Attributes	Description
classes_	ndarray of shape (n_classes,) or list of ndarray The classes labels (single output problem), or a list of arrays of class labels (multi-output problem).
feature_importances_	ndarray of shape (n_features,) Return the feature importances.
max_features_	int The inferred value of max_features.
n_classes_	int or list of int The number of classes (for single output problems), or a list containing the number of classes for each output (for multi-output problems).
n_features_in_	int The number of features seen during fit.
featrue_names_in_	ndarray of shape (n_features_in_,) Names of features seen during the fit. Defined only when X has feature names that are all strings.
n_outputs_	int The number of outputs when fit is performed.
tree_	Tree instance The underlying Tree object.

Tips of practical use:

• Decision trees tend to overfit on data with a large number of features. Getting the right ratio of samples to number of features is important, since a tree with few samples in high dimensional space is very likely to overfit.
• Consider performing dimensionality reduction (PCA, ICA, or Feature selection) beforehand to give your tree a better chance of finding features that are discriminative.
• Understanding the decision tree structure will help in gaining more insights about how the decision tree makes predictions, which is important for understanding the important features in the data.
• Visualise your tree as you are training by using the export function. Use max_depth=3 as an initial tree depth to get a feel for how the tree is fitting to your data, and then increase the depth.
• Remember that the number of samples required to populate the tree doubles for each additional level the tree grows to. Use max_depth to control the size of the tree to prevent overfitting.
• Use min_samples_split or min_samples_leaf to ensure that multiple samples inform every decision in the tree, by controlling which splits will be considered. A very small number will usually mean the tree will overfit, whereas a large number will prevent the tree from learning the data.
  • Try min_samples_leaf=5 as an initial value. If the sample size varies greatly, a float number can be used as percentage in these two parameters. While min_samples_split can create arbitrarily small leaves, min_samples_leaf guarantees that each leaf has a minimum size, avoiding low-variance, over-fit leaf nodes in regression problems.
  • For classification with few classes, min_samples_leaf=1 is often the best choice. Note that min_samples_split considers samples directly and independent of sample_weight, if provided (e.g. a node with m weighted samples is still treated as having exactly m samples). Consider min_weight_fraction_leaf or min_impurity_decrease if accounting for sample weights is required at splits.

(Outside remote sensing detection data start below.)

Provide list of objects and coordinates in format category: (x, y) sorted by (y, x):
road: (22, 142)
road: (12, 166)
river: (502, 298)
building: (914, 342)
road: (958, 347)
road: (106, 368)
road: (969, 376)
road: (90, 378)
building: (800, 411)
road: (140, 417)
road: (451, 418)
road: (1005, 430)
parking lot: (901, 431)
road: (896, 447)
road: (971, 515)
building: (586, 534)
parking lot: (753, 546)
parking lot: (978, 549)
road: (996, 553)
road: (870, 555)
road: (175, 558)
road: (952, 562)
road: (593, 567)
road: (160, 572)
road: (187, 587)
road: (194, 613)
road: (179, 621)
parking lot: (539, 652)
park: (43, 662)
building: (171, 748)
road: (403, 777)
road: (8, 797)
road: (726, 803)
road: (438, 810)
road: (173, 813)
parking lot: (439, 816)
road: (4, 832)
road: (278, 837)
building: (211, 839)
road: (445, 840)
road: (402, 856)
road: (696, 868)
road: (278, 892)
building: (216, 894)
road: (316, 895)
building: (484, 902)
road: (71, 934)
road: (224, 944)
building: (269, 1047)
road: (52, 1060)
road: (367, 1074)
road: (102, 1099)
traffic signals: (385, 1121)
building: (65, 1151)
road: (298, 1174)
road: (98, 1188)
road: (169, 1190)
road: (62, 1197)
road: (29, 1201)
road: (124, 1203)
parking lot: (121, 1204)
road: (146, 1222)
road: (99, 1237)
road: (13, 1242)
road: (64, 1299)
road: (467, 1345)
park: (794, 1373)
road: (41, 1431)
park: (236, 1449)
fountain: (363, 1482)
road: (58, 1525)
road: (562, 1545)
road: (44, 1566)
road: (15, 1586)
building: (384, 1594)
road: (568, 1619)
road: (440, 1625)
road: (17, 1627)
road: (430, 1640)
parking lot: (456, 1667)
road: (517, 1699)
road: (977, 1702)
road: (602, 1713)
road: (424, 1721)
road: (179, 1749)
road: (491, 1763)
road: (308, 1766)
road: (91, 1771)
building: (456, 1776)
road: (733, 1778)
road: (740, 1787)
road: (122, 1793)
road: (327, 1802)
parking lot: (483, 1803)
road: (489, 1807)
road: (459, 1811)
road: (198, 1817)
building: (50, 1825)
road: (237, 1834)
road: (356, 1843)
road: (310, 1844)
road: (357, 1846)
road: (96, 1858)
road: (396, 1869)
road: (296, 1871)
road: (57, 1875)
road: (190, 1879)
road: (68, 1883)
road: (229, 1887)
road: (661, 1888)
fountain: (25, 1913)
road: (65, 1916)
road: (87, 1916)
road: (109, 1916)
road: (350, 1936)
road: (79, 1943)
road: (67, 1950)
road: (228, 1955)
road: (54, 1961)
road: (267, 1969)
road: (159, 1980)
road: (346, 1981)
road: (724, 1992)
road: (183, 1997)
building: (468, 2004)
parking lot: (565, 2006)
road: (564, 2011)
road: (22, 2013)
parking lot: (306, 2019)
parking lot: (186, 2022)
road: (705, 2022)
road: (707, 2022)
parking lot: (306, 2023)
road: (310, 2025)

• Balance your dataset before training to prevent the tree from being biased toward the classes that are dominant. Class balancing can be done by sampling an equal number of samples from each class, or preferably by normalizing the sum of the sample weights (sample_weight) for each class to the same value. Also note that weight-based pre-pruning criteria, such as min_weight_fraction_leaf, will then be less biased toward dominant classes than criteria that are not aware of the sample weights, like min_samples_leaf.
• If the samples are weighted, it will be easier to optimize the tree structure using weight-based pre-pruning criterion such as min_weight_fraction_leaf, which ensure that leaf nodes contain at least a fraction of the overall sum of the sample weights.
• All decision trees use np.float32 arrays internally. If training data is not in this format, a copy of the dataset will be made.
• If the input matrix X is very sparse, it is recommended to convert to sparse csc_matrix before calling fit and sparse csr_matrix before calling predict. Training time can be orders of magnitude faster for a sparse matrix input comparedto a dense matrix when features have zero values in most of the samples.